Leer para vivir
Clásicos vividos
José María Micó
Acantilado
96 páginas | 16 euros
Lo expresó con genio aquel hombre que habitaba en un castillo, a quien atormentaban sus cálculos renales y cuya idea de la felicidad pasaba por morir a lomos de su caballo, un hombre cuya obra encierra una de las pocas lecturas ineludibles que deberíamos satisfacer antes de que se apaguen las luces, y no tanto por un vano prurito de sabiduría cuanto por un soberano escrúpulo de inteligencia: “Hay más quehacer en interpretar las interpretaciones que en interpretar las cosas, y más libros sobre libros que sobre cualquier otro tema: no hacemos sino glosarnos unos a otros”. Sospecho que José María Micó habrá hecho suya en más de una ocasión esta advertencia de Michel de Montaigne, tal y como Clásicos vividos parece confirmar. También intuyo que, entre las definiciones de “clásico” que Calvino propuso, es probable que sea la última aquella que mejor se amolde al sentir de este compendio de libros y vidas que Micó ha querido compartir al cumplirse medio siglo de su aventura existencial y más de treinta años de su vocación lectora: “Es clásico —apunta el autor de Palomar— lo que persiste como ruido de fondo incluso allí donde se impone la actualidad más incompatible”. Esa actualidad incompatible aludida por Calvino sería acaso el propio ecosistema literario, empeñado en una práctica a menudo liviana y grosera. Nuestra incredulidad ante los grandes relatos que proponían una comprensión totalizadora del mundo nos ha conducido a una odiosa superficialidad. Se han multiplicado las tendencias culturales huecas, se ha abundado en un terco escepticismo, se ha prohijado una práctica descafeinada de la escritura. Como el mundo se ha vuelto ininteligible, nuestra ignorancia ya no es un fardo, sino que podemos asumirla sin rubor. Y no solo asumirla, sino escribir desde ella. Contra esta debilidad endémica, que amenaza enterrar parte de nuestros mayores logros, el clásico se alza como un fielato firme, depósito del Zeitgeist pero también coraza contra el desencanto.
Los clásicos aquí recogidos, y que “merecen ser vividos”, pueden ser admirados desde tres categorías o tradiciones literarias: la muy amplia de la lengua castellana (Mateo Alemán y el Guzmán de Alfarache como “delincuente desgarrado”, Cervantes y el Quijote llegando al mar de Barcelona, un Góngora gozosamente sicalíptico, la doble magia de Rubén Darío y Juan Ramón honran estas páginas), la no menos monumental y heteróclita del italiano (Petrarca y el nacimiento del hombre moderno, la ironía en Ludovico Ariosto y la austeridad poética de Montale son los tres convidados transalpinos), y la recogida bajo el rótulo más o menos exacto, más o menos discutible, de literatura catalana, encarnada en el presente volumen por dos poetas valencianos (Jordi de Sant Jordi y Ausías March, acmé y plausible superación, respectivamente, de la figura del trovador).
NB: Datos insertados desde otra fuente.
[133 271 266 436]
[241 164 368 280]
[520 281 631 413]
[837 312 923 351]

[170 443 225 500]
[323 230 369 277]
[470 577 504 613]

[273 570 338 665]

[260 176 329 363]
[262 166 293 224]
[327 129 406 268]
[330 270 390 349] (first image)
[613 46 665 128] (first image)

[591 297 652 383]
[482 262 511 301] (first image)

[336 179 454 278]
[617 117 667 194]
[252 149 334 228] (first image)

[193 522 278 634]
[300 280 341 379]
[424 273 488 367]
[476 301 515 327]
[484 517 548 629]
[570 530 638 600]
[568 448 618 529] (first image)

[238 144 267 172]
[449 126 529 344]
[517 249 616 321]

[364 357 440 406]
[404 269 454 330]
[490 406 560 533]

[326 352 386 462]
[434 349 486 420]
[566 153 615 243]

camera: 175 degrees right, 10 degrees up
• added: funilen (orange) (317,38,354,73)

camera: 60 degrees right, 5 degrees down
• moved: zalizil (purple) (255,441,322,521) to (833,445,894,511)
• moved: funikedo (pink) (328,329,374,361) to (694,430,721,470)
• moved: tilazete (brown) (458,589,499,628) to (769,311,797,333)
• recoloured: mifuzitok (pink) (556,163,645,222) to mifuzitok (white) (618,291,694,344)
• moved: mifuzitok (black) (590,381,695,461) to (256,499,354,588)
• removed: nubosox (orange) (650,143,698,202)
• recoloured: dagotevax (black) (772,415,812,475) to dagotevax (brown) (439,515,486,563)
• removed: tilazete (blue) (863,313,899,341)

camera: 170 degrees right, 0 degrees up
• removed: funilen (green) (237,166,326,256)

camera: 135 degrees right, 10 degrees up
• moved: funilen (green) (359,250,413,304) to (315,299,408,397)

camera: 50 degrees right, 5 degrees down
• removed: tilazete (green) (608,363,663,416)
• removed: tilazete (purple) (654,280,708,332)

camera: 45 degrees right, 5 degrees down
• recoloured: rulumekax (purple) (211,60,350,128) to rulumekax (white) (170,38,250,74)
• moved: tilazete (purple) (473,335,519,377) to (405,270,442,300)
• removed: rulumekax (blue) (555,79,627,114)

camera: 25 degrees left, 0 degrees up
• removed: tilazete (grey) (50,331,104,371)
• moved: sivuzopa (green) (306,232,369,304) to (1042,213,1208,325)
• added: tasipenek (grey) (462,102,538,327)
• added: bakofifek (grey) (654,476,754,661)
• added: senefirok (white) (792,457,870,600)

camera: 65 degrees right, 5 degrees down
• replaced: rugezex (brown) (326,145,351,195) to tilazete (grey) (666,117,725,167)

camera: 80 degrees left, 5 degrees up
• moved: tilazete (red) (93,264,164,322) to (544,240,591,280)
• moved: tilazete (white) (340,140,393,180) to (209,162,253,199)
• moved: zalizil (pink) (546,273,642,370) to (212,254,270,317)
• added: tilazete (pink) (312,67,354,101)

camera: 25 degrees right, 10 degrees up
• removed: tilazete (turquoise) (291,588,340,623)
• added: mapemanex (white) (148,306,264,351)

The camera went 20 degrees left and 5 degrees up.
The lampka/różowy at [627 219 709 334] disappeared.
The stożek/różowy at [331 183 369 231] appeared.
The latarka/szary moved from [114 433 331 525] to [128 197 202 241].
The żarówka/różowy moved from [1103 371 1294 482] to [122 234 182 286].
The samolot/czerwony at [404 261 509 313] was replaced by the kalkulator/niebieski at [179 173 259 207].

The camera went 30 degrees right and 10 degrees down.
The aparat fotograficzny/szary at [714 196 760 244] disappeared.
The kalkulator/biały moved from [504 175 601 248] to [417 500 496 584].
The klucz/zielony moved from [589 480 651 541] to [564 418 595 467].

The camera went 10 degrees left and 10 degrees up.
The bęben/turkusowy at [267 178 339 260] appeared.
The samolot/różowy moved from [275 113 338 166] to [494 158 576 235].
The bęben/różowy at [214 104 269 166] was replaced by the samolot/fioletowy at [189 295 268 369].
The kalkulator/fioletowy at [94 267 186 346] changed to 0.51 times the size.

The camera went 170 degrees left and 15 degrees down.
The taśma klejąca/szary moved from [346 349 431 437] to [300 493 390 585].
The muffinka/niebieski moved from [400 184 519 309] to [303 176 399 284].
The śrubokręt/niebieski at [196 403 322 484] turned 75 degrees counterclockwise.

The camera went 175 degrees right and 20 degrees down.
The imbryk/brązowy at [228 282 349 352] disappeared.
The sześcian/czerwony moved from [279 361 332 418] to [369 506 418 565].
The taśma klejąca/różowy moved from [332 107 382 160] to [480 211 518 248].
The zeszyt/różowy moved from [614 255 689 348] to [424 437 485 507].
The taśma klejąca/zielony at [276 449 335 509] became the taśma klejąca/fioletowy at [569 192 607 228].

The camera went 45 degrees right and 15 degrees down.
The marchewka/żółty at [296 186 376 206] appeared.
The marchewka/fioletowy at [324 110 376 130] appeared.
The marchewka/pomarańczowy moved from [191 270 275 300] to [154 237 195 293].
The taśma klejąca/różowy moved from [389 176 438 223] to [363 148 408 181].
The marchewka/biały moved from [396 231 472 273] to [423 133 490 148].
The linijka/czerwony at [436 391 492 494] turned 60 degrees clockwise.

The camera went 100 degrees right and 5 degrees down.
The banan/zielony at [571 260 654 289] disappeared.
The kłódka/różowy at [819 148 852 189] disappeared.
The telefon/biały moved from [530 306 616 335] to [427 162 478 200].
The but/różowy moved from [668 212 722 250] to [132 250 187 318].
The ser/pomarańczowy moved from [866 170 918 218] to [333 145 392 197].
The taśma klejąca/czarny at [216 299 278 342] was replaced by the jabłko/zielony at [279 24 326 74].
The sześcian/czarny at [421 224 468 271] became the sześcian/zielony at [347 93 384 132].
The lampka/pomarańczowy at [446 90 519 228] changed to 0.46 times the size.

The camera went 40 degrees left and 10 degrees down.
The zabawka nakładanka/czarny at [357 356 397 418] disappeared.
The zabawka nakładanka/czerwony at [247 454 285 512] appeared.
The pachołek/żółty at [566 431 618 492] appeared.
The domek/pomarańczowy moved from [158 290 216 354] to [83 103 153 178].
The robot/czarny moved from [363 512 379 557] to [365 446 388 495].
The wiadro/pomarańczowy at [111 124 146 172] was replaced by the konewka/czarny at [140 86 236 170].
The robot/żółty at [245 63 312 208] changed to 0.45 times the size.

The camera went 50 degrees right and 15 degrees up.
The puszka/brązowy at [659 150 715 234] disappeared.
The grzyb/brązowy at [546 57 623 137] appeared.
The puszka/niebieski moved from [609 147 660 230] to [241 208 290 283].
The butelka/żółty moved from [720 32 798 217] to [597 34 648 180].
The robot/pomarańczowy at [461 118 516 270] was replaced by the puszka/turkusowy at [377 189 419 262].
Capítulo aparte merece la evocación final del filólogo Vicente Llorens, que Micó convierte en homenaje a parte de su propia familia, exiliada durante la Guerra Civil, y a esa otra comunidad universal, no sanguínea, pero decisiva, que generan las afinidades electivas. Es un hermoso apéndice que consolida la secular tradición que admira a la literatura como “república de las letras”, y que lleva a lectores de todos los tiempos y épocas a reconocerse entre sí como hermanos. Y es, también, un broche de justicia poética a un texto que nos recuerda que leer y vivir son verbos no solo complementarios, sino a menudo intercambiables.